### Input records
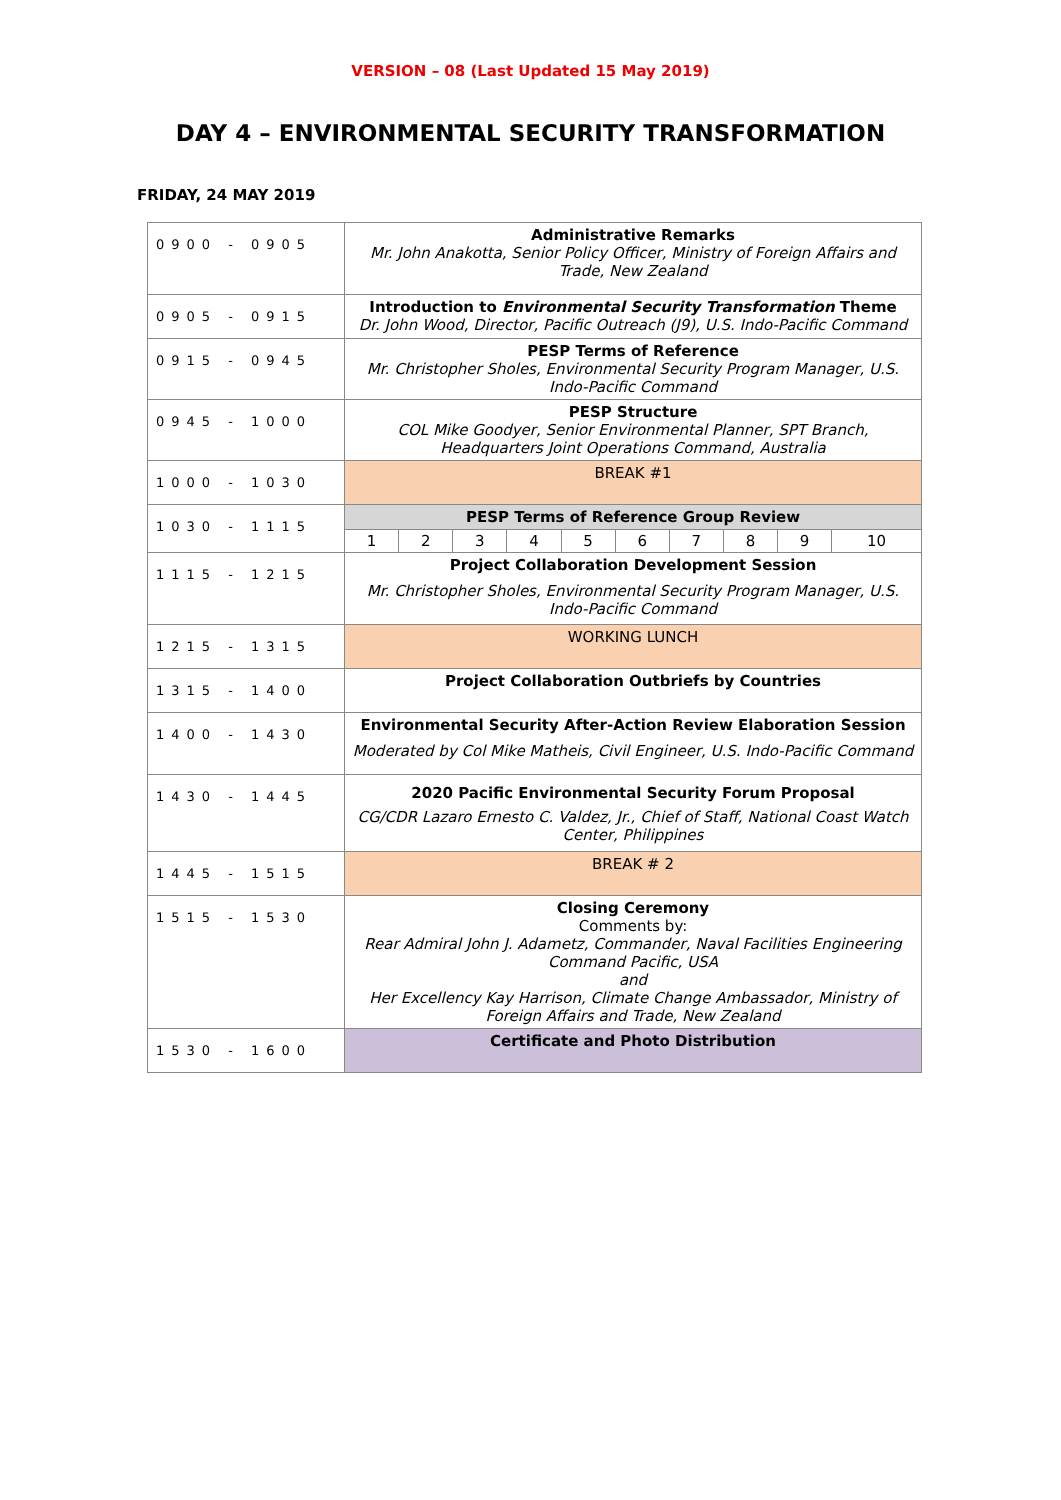VERSION – 08 (Last Updated 15 May 2019)
DAY 4 – ENVIRONMENTAL SECURITY TRANSFORMATION
FRIDAY, 24 MAY 2019
| 0900 - 0905 | Administrative Remarks Mr. John Anakotta, Senior Policy Officer, Ministry of Foreign Affairs and Trade, New Zealand | | | | | | | | | |
| 0905 - 0915 | Introduction to Environmental Security Transformation Theme Dr. John Wood, Director, Pacific Outreach (J9), U.S. Indo-Pacific Command | | | | | | | | | |
| 0915 - 0945 | PESP Terms of Reference Mr. Christopher Sholes, Environmental Security Program Manager, U.S. Indo-Pacific Command | | | | | | | | | |
| 0945 - 1000 | PESP Structure COL Mike Goodyer, Senior Environmental Planner, SPT Branch, Headquarters Joint Operations Command, Australia | | | | | | | | | |
| 1000 - 1030 | BREAK #1 | | | | | | | | | |
| 1030 - 1115 | PESP Terms of Reference Group Review | | | | | | | | | |
| | 1 | 2 | 3 | 4 | 5 | 6 | 7 | 8 | 9 | 10 |
| 1115 - 1215 | Project Collaboration Development Session Mr. Christopher Sholes, Environmental Security Program Manager, U.S. Indo-Pacific Command | | | | | | | | | |
| 1215 - 1315 | WORKING LUNCH | | | | | | | | | |
| 1315 - 1400 | Project Collaboration Outbriefs by Countries | | | | | | | | | |
| 1400 - 1430 | Environmental Security After-Action Review Elaboration Session Moderated by Col Mike Matheis, Civil Engineer, U.S. Indo-Pacific Command | | | | | | | | | |
| 1430 - 1445 | 2020 Pacific Environmental Security Forum Proposal CG/CDR Lazaro Ernesto C. Valdez, Jr., Chief of Staff, National Coast Watch Center, Philippines | | | | | | | | | |
| 1445 - 1515 | BREAK # 2 | | | | | | | | | |
| 1515 - 1530 | Closing Ceremony Comments by: Rear Admiral John J. Adametz, Commander, Naval Facilities Engineering Command Pacific, USA and Her Excellency Kay Harrison, Climate Change Ambassador, Ministry of Foreign Affairs and Trade, New Zealand | | | | | | | | | |
| 1530 - 1600 | Certificate and Photo Distribution | | | | | | | | | |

### Task to complete
Only lines holding the word "Christopher" are wanted, so copy each of them from the records above.

### Output of the exercise
| 0915 - 0945 | PESP Terms of Reference Mr. Christopher Sholes, Environmental Security Program Manager, U.S. Indo-Pacific Command | | | | | | | | | |
| 1115 - 1215 | Project Collaboration Development Session Mr. Christopher Sholes, Environmental Security Program Manager, U.S. Indo-Pacific Command | | | | | | | | | |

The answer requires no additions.